▶ What is needed
In the data below, turn the lines from the one containing "agrícolas —como podas, cáscaras y otros" up to and including the one containing "del sistema agroalimentario y mejorar la" into a Markdown table with the columns No. and Text, numbering the rows and leaving out any blank lines.

▶ Given records
+++

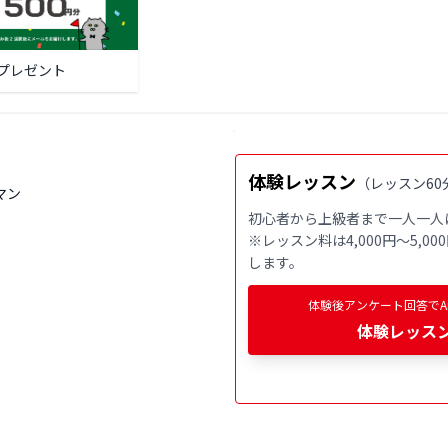
プレゼント
体験レッスン
（
レッスン60
マン
初心者から上級者まで一人一人
※レッスン料は4,000円〜5,
します。
体験後アンケート回答でAm
体験レッス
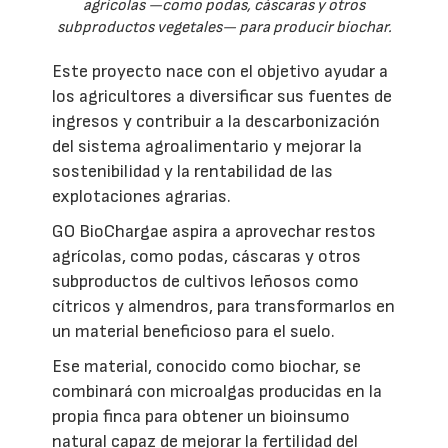
agrícolas —como podas, cáscaras y otros
subproductos vegetales— para producir biochar.
Este proyecto nace con el objetivo ayudar a
los agricultores a diversificar sus fuentes de
ingresos y contribuir a la descarbonización
del sistema agroalimentario y mejorar la
sostenibilidad y la rentabilidad de las
explotaciones agrarias.
GO BioChargae aspira a aprovechar restos
agrícolas, como podas, cáscaras y otros
subproductos de cultivos leñosos como
cítricos y almendros, para transformarlos en
un material beneficioso para el suelo.
Ese material, conocido como biochar, se
combinará con microalgas producidas en la
propia finca para obtener un bioinsumo
natural capaz de mejorar la fertilidad del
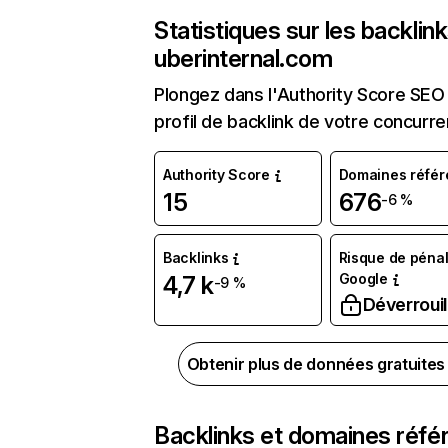
Statistiques sur les backlin
uberinternal.com
Plongez dans l'Authority Score SEO 
profil de backlink de votre concurre
Authority Score
Domaines référ
15
676
-6 %
Backlinks
Risque de pénal
Google
4,7 k
-9 %
Déverrouil
Obtenir plus de données gratuite
Backlinks et domaines réfé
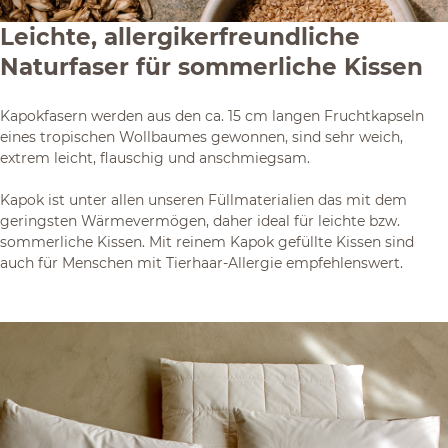
Leichte, allergikerfreundliche
Naturfaser für sommerliche Kissen
Kapokfasern werden aus den ca. 15 cm langen Fruchtkapseln
eines tropischen Wollbaumes gewonnen, sind sehr weich,
extrem leicht, flauschig und anschmiegsam.
Kapok ist unter allen unseren Füllmaterialien das mit dem
geringsten Wärmevermögen, daher ideal für leichte bzw.
sommerliche Kissen. Mit reinem Kapok gefüllte Kissen sind
auch für Menschen mit Tierhaar-Allergie empfehlenswert.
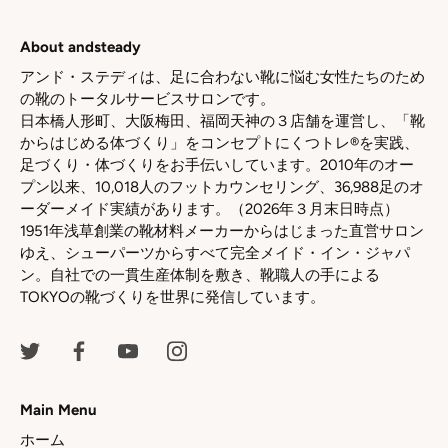
ェ
ェ
ェ
ア
ア
ア
About andsteady
アンド・ステディは、足に合わない靴に悩む女性たちのため
の靴のトータルサービスサロンです。
日本橋人形町、大阪梅田、福岡天神の３店舗を運営し、「靴
からはじめる体づくり」をコンセプトにくつトレ®を実践、
足づくり・体づくりをお手伝いしています。2010年のオー
プン以来、10,018人のフットカウンセリング、36,988足のオ
ーダーメイド実績があります。（2026年３月末日時点）
1951年浅草創業の靴材料メーカーからはじまった直営サロン
ゆえ、シューパーツからすべて完全メイド・イン・ジャパ
ン。自社での一貫生産体制を敷き、靴職人の手による
TOKYOの靴づくりを世界に発信しています。
Main Menu
ホーム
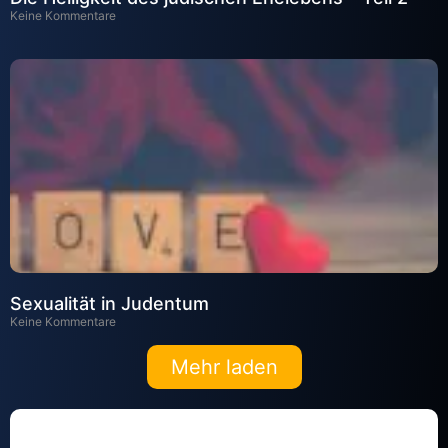
Keine Kommentare
Sexualität in Judentum
Keine Kommentare
Mehr laden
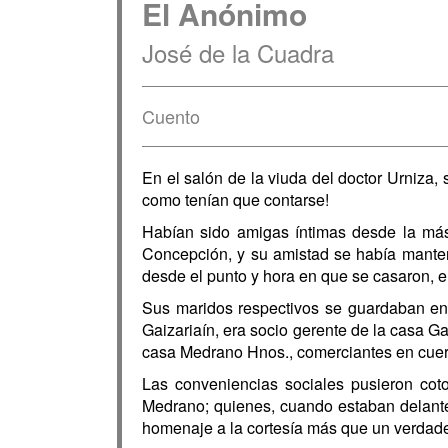
El Anónimo
José de la Cuadra
Cuento
En el salón de la viuda del doctor Urniza,
como tenían que contarse!
Habían sido amigas íntimas desde la más 
Concepción, y su amistad se había manten
desde el punto y hora en que se casaron, 
Sus maridos respectivos se guardaban en
Gaizariaín, era socio gerente de la casa Ga
casa Medrano Hnos., comerciantes en cuer
Las conveniencias sociales pusieron cot
Medrano; quienes, cuando estaban delante
homenaje a la cortesía más que un verdade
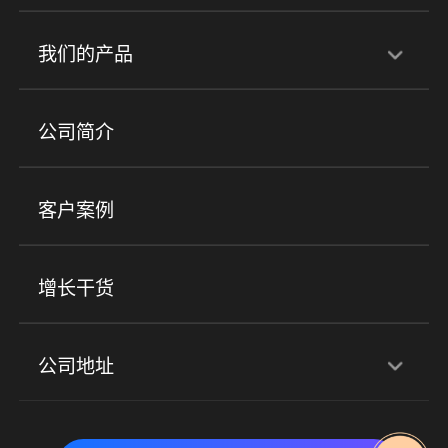
行业解决方案
我们的产品
培训机构
职业技能培训
兴趣培训
产品
公司简介
金融行业
政企行业
企业服务
小程序商城
ERP
企微SCRM
美业培训
快消零售
社区团购
客户案例
社群圈子
企学院
海外版eLink
私域电商
餐饮行业
服装行业
心理机构
增长干货
场景
公司地址
全域获客
私域运营
交付履约
深圳总部：深圳市南山区粤海街道科兴科学园D3栋7楼
实时私域带货
数字化运营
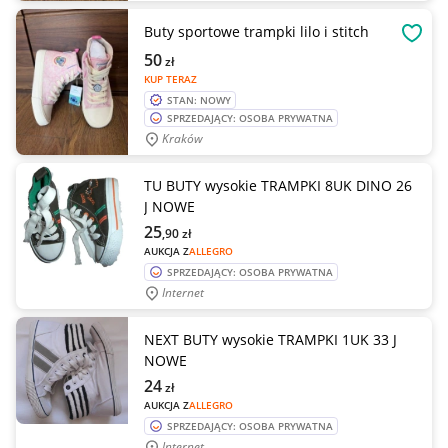
Buty sportowe trampki lilo i stitch
OBSE
50
zł
KUP TERAZ
STAN: NOWY
SPRZEDAJĄCY: OSOBA PRYWATNA
Kraków
TU BUTY wysokie TRAMPKI 8UK DINO 26
J NOWE
25
,90
zł
AUKCJA Z
ALLEGRO
SPRZEDAJĄCY: OSOBA PRYWATNA
Internet
NEXT BUTY wysokie TRAMPKI 1UK 33 J
NOWE
24
zł
AUKCJA Z
ALLEGRO
SPRZEDAJĄCY: OSOBA PRYWATNA
Internet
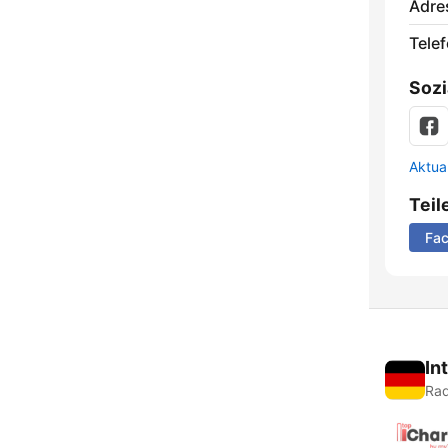
Adre
Telef
Sozi
Aktua
Teil
Fa
In
Rad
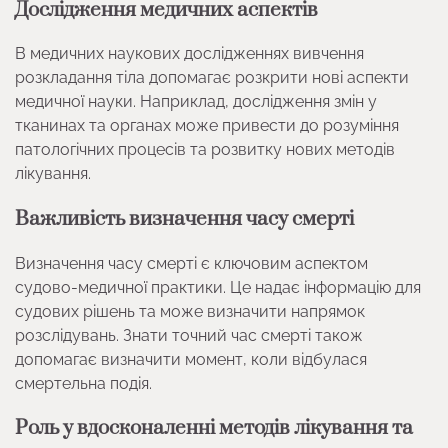
Дослідження медичних аспектів
В медичних наукових дослідженнях вивчення
розкладання тіла допомагає розкрити нові аспекти
медичної науки. Наприклад, дослідження змін у
тканинах та органах може привести до розуміння
патологічних процесів та розвитку нових методів
лікування.
Важливість визначення часу смерті
Визначення часу смерті є ключовим аспектом
судово-медичної практики. Це надає інформацію для
судових рішень та може визначити напрямок
розслідувань. Знати точний час смерті також
допомагає визначити момент, коли відбулася
смертельна подія.
Роль у вдосконаленні методів лікування та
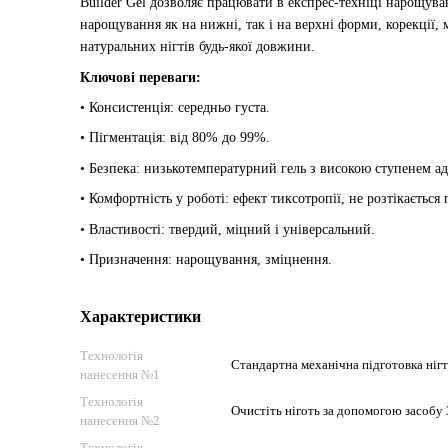
Builder Gel дозволяє працювати в експрес-техніці нарощув
нарощування як на нижні, так і на верхні форми, корекції,
натуральних нігтів будь-якої довжини.
Ключові переваги:
• Консистенція: середньо густа.
• Пігментація: від 80% до 99%.
• Безпека: низькотемпературний гель з високою ступенем адг
• Комфортність у роботі: ефект тиксотропії, не розтікається
• Властивості: твердий, міцний і універсальний.
• Призначення: нарощування, зміцнення.
Характеристики
Технологія
Стандартна механічна підготовка нігт
нанесення №1
Технологія
Очистіть ніготь за допомогою засобу 3
нанесення №2
Технологія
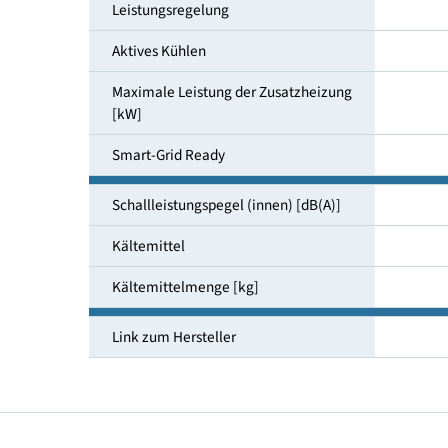
Raumheizungsenergieeffizienz bei
55°C Klima mittel
Leistungsregelung
Aktives Kühlen
Maximale Leistung der Zusatzheizung
[kW]
Smart-Grid Ready
Schallleistungspegel (innen) [dB(A)]
Kältemittel
Kältemittelmenge [kg]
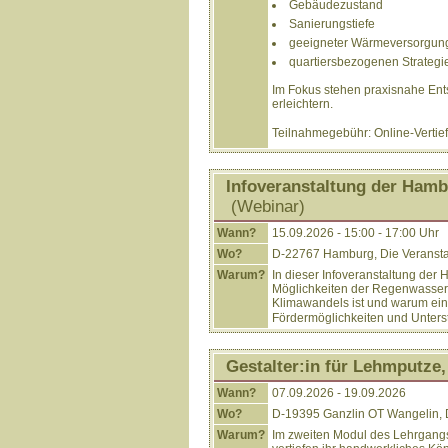
Gebäudezustand
Sanierungstiefe
geeigneter Wärmeversorgun
quartiersbezogenen Strategi
Im Fokus stehen praxisnahe En
erleichtern.
Teilnahmegebühr: Online-Vertief
Infoveranstaltung der Ham
(Webinar)
Wann?
15.09.2026 - 15:00 - 17:00 Uhr
Wo?
D-22767 Hamburg, Die Veranstalt
Warum?
In dieser Infoveranstaltung der
Möglichkeiten der Regenwassern
Klimawandels ist und warum ein
Fördermöglichkeiten und Unters
Gestalter:in für Lehmputze
Wann?
07.09.2026 - 19.09.2026
Wo?
D-19395 Ganzlin OT Wangelin, 
Warum?
Im zweiten Modul des Lehrgangs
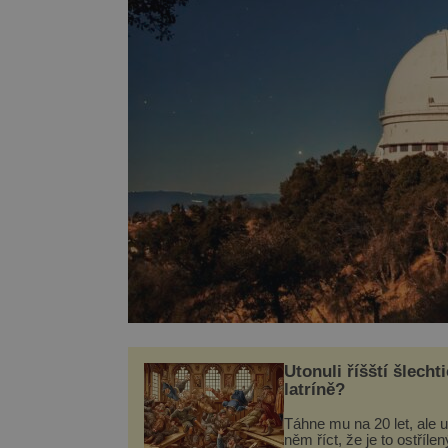
Utonuli říšští šlechti
latríně?
Táhne mu na 20 let, ale u
něm říct, že je to ostřílen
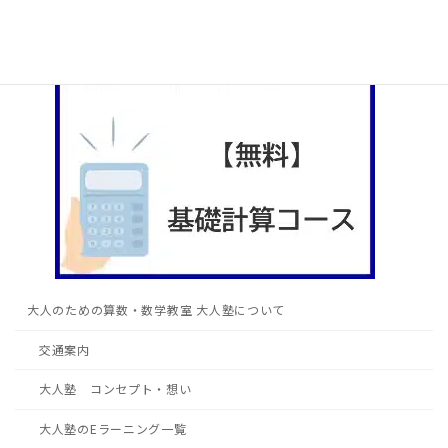
大人のための算数・数学教室 大人塾について
交通案内
大人塾 コンセプト・想い
大人塾のEラーニング一覧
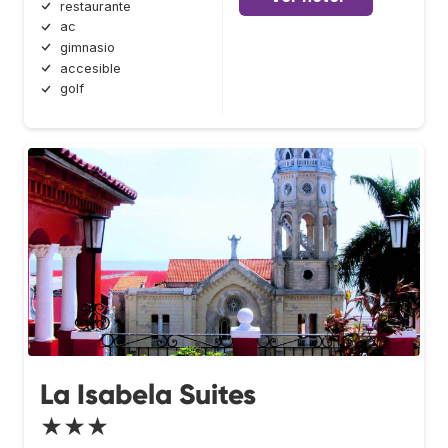
restaurante
ac
gimnasio
accesible
golf
La Isabela Suites
★★★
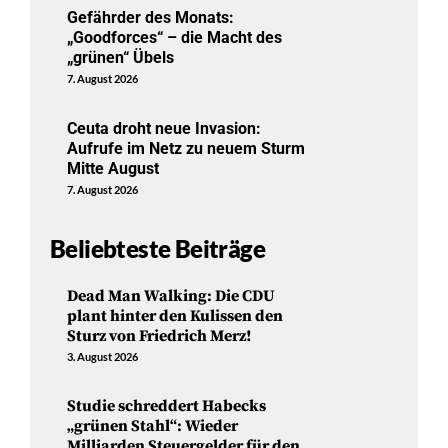
Gefährder des Monats:
„Goodforces“ – die Macht des
„grünen“ Übels
7. August 2026
Ceuta droht neue Invasion:
Aufrufe im Netz zu neuem Sturm
Mitte August
7. August 2026
Beliebteste Beiträge
Dead Man Walking: Die CDU
plant hinter den Kulissen den
Sturz von Friedrich Merz!
3. August 2026
Studie schreddert Habecks
„grünen Stahl“: Wieder
Milliarden Steuergelder für den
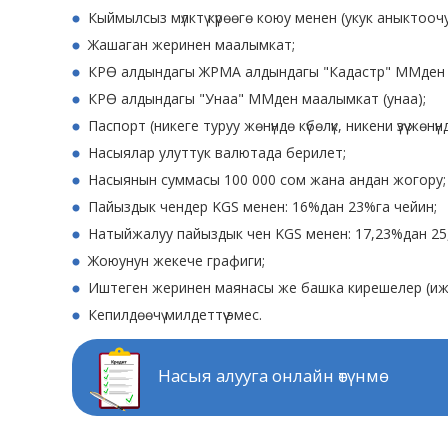
Кыймылсыз мүлктү күрөөгө коюу менен (укук аныктооч
Жашаган жеринен маалымкат;
КРӨ алдындагы ЖРМА алдындагы "Кадастр" ММден м
КРӨ алдындагы "Унаа" ММден маалымкат (унаа);
Паспорт (никеге туруу жөнүндө күбөлүк, никени үзүү жөнүндө
Насыялар улуттук валютада берилет;
Насыянын суммасы 100 000 сом жана андан жогору;
Пайыздык чендер KGS менен: 16%дан 23%га чейин;
Натыйжалуу пайыздык чен KGS менен: 17,23%дан 25
Жоюунун жекече графиги;
Иштеген жеринен маянасы же башка кирешелер (ижа
Кепилдөөчү милдеттүү эмес.
Насыя алууга онлайн өтүнмө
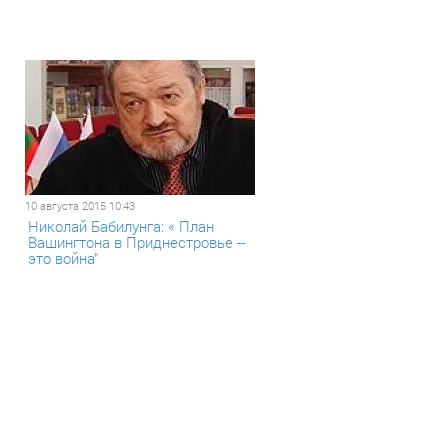
10 августа 2015 10:43
Николай Бабилунга: « План
Вашингтона в Приднестровье --
это война"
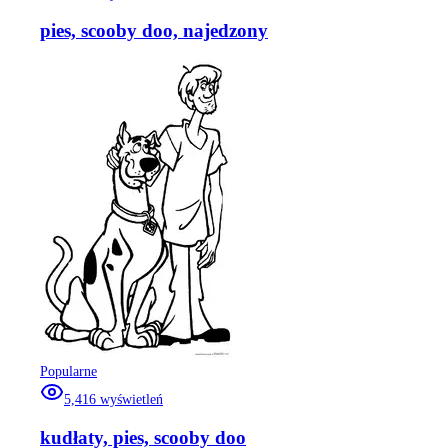
pies, scooby doo, najedzony
Popularne
5,416
wyświetleń
kudłaty, pies, scooby doo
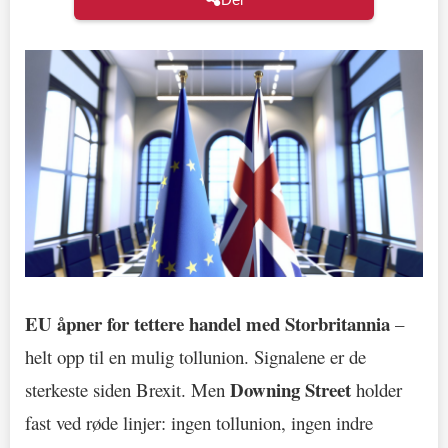
EU åpner for tettere handel med Storbritannia
–
helt opp til en mulig tollunion. Signalene er de
Downing Street
sterkeste siden Brexit. Men
holder
fast ved røde linjer: ingen tollunion, ingen indre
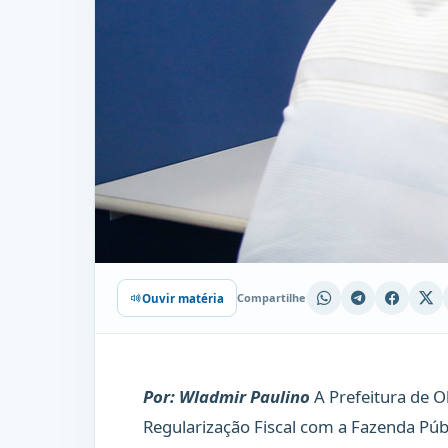
Compartilhe
Ouvir matéria
Por: Wladmir Paulino
A Prefeitura de O
Regularização Fiscal com a Fazenda Públi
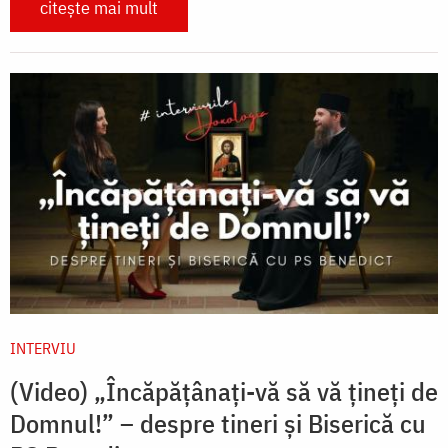
citește mai mult
INTERVIU
(Video) „Încăpățânați-vă să vă țineți de
Domnul!” – despre tineri și Biserică cu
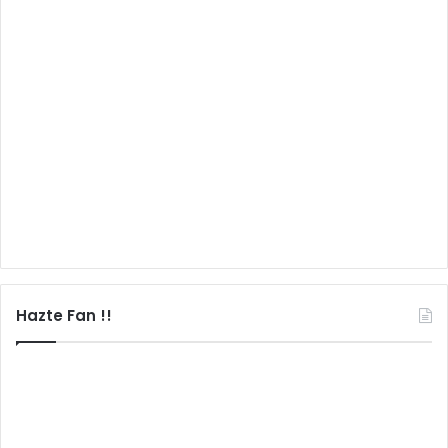
Hazte Fan !!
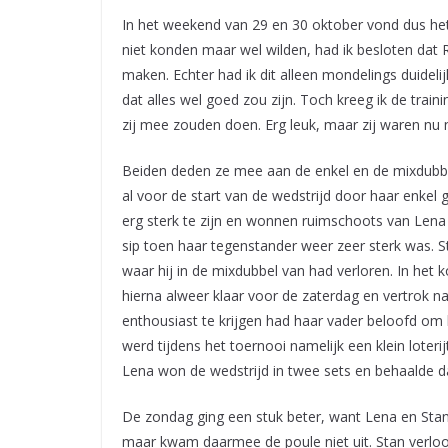
In het weekend van 29 en 30 oktober vond dus het
niet konden maar wel wilden, had ik besloten dat 
maken. Echter had ik dit alleen mondelings duidel
dat alles wel goed zou zijn. Toch kreeg ik de trai
zij mee zouden doen. Erg leuk, maar zij waren nu n
Beiden deden ze mee aan de enkel en de mixdubbe
al voor de start van de wedstrijd door haar enke
erg sterk te zijn en wonnen ruimschoots van Lena
sip toen haar tegenstander weer zeer sterk was. 
waar hij in de mixdubbel van had verloren. In het 
hierna alweer klaar voor de zaterdag en vertrok 
enthousiast te krijgen had haar vader beloofd om 
werd tijdens het toernooi namelijk een klein loterij
Lena won de wedstrijd in twee sets en behaalde d
De zondag ging een stuk beter, want Lena en Sta
maar kwam daarmee de poule niet uit. Stan verloor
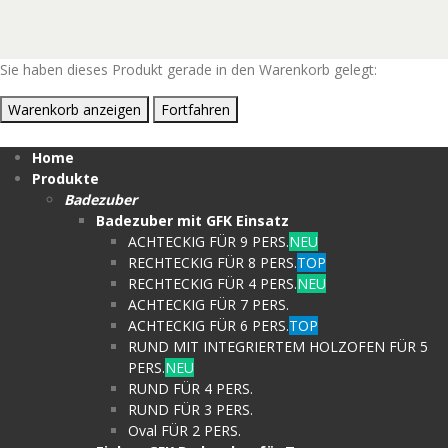
Sie haben dieses Produkt gerade in den Warenkorb gelegt:
Warenkorb anzeigen
Fortfahren
Home
Produkte
Badezuber
Badezuber mit GFK Einsatz
ACHTECKIG FÜR 9 PERS.
NEU
RECHTECKIG FÜR 8 PERS.
TOP
RECHTECKIG FÜR 4 PERS.
NEU
ACHTECKIG FÜR 7 PERS.
ACHTECKIG FÜR 6 PERS.
TOP
RUND MIT INTEGRIERTEM HOLZOFEN FÜR 5
PERS.
NEU
RUND FÜR 4 PERS.
RUND FÜR 3 PERS.
Oval FÜR 2 PERS.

+++

▶ Result for this task
| No. | Text |
|---|---|
| 1 | agrícolas —como podas, cáscaras y otros |
| 2 | subproductos vegetales— para producir biochar. |
| 3 | Este proyecto nace con el objetivo ayudar a |
| 4 | los agricultores a diversificar sus fuentes de |
| 5 | ingresos y contribuir a la descarbonización |
| 6 | del sistema agroalimentario y mejorar la |